A computational investigation on the influence of different π spacer groups in the bithiazole-based organic dye sensitizers on the short-circuit photocurrent densities of dye-sensitized solar cells

- The origin of significant difference of JSC of bithiazole-based dyes 1-3 were investigated.
- The electronic and optical properties as well as mechanism of electron injection in bithiazole-based dyes 1-3 were studied.
- The number of acceptor states in the conduction band of TiO2 are correlate with experimental JSC.

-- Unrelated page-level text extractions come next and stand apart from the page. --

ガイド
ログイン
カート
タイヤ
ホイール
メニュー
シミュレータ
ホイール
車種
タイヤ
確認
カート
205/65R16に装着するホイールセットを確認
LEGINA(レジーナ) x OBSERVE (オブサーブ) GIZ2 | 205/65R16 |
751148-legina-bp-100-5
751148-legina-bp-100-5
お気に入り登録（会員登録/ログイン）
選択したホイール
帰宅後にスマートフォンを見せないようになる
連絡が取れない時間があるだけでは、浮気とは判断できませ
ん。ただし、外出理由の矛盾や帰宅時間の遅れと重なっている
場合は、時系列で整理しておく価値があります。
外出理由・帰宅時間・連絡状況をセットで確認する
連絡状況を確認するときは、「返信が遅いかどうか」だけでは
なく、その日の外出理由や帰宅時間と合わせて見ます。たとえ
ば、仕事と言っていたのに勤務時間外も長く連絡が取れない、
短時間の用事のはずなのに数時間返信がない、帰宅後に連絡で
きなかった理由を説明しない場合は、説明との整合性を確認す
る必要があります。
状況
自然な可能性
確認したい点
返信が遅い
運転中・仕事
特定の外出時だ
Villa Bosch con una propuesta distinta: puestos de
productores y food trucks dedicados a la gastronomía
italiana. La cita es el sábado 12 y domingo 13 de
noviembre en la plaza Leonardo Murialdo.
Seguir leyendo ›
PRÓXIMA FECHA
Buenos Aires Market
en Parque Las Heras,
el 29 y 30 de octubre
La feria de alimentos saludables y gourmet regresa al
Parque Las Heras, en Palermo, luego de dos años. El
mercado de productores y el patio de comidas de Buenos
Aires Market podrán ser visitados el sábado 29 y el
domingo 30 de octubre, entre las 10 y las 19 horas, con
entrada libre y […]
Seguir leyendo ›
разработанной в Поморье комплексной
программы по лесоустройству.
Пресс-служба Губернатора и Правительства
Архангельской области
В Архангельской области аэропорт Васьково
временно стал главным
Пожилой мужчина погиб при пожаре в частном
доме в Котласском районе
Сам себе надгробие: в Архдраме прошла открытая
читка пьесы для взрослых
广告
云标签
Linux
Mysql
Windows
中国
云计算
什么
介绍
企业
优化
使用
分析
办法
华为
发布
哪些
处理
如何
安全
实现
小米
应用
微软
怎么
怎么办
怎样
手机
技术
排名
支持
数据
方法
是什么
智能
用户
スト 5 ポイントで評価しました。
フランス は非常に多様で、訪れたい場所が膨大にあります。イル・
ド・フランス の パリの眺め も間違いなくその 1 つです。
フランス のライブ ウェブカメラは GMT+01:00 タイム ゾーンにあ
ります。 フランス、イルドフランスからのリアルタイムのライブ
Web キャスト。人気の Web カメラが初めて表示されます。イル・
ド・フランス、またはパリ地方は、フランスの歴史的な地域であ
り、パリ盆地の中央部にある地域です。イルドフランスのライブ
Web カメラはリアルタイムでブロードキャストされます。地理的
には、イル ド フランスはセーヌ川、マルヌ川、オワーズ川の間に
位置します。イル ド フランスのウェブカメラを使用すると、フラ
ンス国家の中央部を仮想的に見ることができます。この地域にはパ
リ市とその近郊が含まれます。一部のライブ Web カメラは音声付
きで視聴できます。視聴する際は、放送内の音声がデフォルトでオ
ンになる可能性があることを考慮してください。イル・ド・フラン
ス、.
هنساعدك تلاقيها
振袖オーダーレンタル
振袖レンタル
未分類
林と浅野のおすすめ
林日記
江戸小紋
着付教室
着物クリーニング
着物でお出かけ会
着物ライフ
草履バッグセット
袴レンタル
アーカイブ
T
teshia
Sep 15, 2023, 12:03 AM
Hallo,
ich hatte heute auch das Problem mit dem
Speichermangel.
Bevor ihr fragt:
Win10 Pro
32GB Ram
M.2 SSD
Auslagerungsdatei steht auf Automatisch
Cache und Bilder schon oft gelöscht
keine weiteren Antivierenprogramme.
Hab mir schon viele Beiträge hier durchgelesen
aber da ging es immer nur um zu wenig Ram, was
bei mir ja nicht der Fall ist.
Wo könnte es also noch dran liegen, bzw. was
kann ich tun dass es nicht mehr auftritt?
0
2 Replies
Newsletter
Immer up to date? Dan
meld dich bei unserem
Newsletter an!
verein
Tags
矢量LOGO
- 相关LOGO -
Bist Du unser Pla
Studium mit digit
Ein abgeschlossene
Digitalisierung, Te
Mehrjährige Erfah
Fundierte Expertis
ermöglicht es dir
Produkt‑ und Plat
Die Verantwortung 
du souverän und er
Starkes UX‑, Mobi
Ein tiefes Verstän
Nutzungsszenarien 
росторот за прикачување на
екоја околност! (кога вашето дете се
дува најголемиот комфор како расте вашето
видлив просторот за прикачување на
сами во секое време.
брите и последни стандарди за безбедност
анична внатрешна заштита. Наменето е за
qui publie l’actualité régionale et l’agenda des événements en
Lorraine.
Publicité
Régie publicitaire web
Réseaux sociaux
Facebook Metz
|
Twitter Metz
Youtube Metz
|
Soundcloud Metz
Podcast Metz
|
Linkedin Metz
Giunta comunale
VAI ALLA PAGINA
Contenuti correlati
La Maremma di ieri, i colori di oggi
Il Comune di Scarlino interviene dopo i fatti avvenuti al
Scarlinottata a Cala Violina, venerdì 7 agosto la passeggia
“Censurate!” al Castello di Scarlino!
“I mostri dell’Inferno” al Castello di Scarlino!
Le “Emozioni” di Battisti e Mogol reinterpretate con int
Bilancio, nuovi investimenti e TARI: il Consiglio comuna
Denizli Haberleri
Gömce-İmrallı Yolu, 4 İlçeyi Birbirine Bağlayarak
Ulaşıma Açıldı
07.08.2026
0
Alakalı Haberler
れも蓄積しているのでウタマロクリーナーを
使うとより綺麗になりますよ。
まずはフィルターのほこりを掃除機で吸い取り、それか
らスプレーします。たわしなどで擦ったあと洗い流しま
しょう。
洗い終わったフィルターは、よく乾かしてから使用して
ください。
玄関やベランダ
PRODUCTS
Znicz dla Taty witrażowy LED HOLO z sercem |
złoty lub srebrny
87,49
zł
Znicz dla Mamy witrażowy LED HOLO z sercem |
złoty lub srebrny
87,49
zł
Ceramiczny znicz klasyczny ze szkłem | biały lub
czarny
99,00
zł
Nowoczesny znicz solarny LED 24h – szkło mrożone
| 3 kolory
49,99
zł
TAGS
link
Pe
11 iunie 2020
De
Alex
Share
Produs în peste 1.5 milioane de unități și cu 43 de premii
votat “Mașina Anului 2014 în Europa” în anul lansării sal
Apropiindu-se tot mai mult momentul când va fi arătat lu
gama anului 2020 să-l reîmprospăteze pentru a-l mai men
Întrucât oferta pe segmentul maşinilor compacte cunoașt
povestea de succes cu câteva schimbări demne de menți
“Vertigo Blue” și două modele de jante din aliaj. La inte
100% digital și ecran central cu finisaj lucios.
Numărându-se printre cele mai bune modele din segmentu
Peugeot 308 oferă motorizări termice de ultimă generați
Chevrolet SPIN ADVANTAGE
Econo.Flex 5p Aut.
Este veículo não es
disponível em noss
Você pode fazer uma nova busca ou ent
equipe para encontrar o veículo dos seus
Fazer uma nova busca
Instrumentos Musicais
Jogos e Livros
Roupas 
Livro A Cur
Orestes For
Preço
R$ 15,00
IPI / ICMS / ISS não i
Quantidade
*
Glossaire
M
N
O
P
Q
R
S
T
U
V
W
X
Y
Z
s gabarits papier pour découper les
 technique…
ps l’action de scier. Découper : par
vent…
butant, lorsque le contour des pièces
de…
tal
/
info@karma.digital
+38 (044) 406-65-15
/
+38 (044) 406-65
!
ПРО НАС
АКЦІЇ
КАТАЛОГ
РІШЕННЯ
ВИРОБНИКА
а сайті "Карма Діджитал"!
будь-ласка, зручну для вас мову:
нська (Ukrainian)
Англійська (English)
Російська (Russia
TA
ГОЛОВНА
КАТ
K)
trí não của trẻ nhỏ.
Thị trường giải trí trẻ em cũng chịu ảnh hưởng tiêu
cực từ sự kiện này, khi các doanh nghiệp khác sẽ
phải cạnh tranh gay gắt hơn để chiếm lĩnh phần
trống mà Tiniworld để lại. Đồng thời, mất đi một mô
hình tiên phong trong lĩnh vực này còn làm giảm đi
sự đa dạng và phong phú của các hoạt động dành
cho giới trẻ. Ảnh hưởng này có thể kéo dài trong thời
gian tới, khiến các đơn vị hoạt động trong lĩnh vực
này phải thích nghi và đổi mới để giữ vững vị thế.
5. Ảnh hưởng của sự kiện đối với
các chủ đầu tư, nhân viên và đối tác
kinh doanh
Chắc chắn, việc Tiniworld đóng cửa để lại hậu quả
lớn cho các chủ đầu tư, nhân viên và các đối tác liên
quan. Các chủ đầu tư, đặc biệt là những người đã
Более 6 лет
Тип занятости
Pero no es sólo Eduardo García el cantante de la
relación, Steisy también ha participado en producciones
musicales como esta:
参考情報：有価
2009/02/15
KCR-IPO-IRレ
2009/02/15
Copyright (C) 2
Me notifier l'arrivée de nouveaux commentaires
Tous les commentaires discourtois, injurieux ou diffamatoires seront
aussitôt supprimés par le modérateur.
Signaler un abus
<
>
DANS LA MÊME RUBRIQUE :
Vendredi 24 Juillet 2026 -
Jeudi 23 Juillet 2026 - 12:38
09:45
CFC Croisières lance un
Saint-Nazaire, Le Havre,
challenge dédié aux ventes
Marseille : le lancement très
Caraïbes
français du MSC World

A series of experimentally synthesized metal free organic dyes based on the 2-Cyano-3-(5-(5′-(4-(diphenylamino)phenyl)-4,4′-dihexyl-2,2′-bithiazol-5-yl)thiophen-2-yl)acrylic acid (dye 1) were investigated, based on computational methods to shed light on how a tiny difference in π-linker of sensitizer, CC and thiophene moiety as the additional π spacer group in dyes 2 and 3 respectively, has a significant impact on the short-circuit photocurrent densities (JSC) in Dye-sensitized solar cells (DSSCs). Although dyes 2 and 3 have similar redshifts in comparison to dye 1 in the UV-vis absorption spectra, there is a significant difference between JSC values of these dyes resulting in different solar cell efficiency. To understand the origin of the disparity of the JSC values of these dyes, the key parameters related to the JSC of DSSCs, the electronic and optical properties as well as plausible mechanism of electron injection for these dyes were discussed. The results of electronic structures showed that the LUMO energy of adsorbed dye 3 is located in a region with higher accessible acceptor states of TiO2 conduction band, in comparison with that of dyes 1 and 2, resulting in better electronic coupling between the LUMO of dye 3 and conduction band of TiO2, and therefore a higher efficiency of electron injection, which is in a good agreement with recently reported experimental values of JSC. This theoretical study is expected to be helpful for rational design of other bithiazole-based dyes to achieve higher short circuit current density.